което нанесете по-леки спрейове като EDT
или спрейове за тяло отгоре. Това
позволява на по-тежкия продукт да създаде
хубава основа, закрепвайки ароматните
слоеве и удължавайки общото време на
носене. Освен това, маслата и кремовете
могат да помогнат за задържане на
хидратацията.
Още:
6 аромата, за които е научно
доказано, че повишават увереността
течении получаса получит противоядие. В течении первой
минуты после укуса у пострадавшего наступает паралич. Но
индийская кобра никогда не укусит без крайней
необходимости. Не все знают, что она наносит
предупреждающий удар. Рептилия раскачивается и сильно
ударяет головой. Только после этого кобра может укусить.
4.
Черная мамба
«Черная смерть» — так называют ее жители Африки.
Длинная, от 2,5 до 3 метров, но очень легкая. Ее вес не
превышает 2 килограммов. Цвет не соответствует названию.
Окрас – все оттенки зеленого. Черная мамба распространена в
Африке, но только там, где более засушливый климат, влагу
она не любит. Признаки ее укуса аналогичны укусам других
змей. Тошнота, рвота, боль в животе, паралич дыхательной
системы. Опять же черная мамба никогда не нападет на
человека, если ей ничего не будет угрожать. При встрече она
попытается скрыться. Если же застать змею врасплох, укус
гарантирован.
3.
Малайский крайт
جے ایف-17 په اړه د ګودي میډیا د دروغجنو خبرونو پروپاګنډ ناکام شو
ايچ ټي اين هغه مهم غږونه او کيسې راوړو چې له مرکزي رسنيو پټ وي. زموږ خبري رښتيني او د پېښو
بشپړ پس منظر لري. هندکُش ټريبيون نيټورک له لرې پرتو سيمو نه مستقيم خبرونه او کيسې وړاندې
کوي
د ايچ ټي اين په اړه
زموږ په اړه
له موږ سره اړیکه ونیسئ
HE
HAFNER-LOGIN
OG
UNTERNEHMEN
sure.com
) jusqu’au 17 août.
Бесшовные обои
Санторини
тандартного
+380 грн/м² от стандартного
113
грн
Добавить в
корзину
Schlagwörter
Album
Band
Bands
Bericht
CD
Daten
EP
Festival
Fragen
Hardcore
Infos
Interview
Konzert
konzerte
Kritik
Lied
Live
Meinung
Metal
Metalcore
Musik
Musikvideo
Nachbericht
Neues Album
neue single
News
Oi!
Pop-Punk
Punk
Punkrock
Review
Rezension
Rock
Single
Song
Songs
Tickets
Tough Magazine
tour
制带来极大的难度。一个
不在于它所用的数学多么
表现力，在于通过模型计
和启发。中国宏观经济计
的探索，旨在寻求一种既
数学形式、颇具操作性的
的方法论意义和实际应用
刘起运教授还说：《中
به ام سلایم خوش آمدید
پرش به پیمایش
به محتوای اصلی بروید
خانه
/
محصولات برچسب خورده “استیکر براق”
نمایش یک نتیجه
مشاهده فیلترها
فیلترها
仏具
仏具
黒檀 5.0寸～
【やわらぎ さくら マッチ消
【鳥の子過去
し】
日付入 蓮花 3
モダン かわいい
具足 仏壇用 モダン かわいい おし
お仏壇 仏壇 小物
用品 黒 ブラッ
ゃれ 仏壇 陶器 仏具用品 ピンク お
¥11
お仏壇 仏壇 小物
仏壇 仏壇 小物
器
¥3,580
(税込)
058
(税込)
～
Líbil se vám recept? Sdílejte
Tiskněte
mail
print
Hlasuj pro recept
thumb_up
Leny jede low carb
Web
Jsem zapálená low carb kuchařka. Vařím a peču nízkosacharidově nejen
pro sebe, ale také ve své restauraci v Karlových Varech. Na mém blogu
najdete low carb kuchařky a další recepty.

» **EXERCISE PROMPT**
Reproduce the material verbatim from its beginning through the line containing "Длинная, от 2,5", with both ends included.

» **REPLY**
което нанесете по-леки спрейове като EDT
или спрейове за тяло отгоре. Това
позволява на по-тежкия продукт да създаде
хубава основа, закрепвайки ароматните
слоеве и удължавайки общото време на
носене. Освен това, маслата и кремовете
могат да помогнат за задържане на
хидратацията.
Още:
6 аромата, за които е научно
доказано, че повишават увереността
течении получаса получит противоядие. В течении первой
минуты после укуса у пострадавшего наступает паралич. Но
индийская кобра никогда не укусит без крайней
необходимости. Не все знают, что она наносит
предупреждающий удар. Рептилия раскачивается и сильно
ударяет головой. Только после этого кобра может укусить.
4.
Черная мамба
«Черная смерть» — так называют ее жители Африки.
Длинная, от 2,5 до 3 метров, но очень легкая. Ее вес не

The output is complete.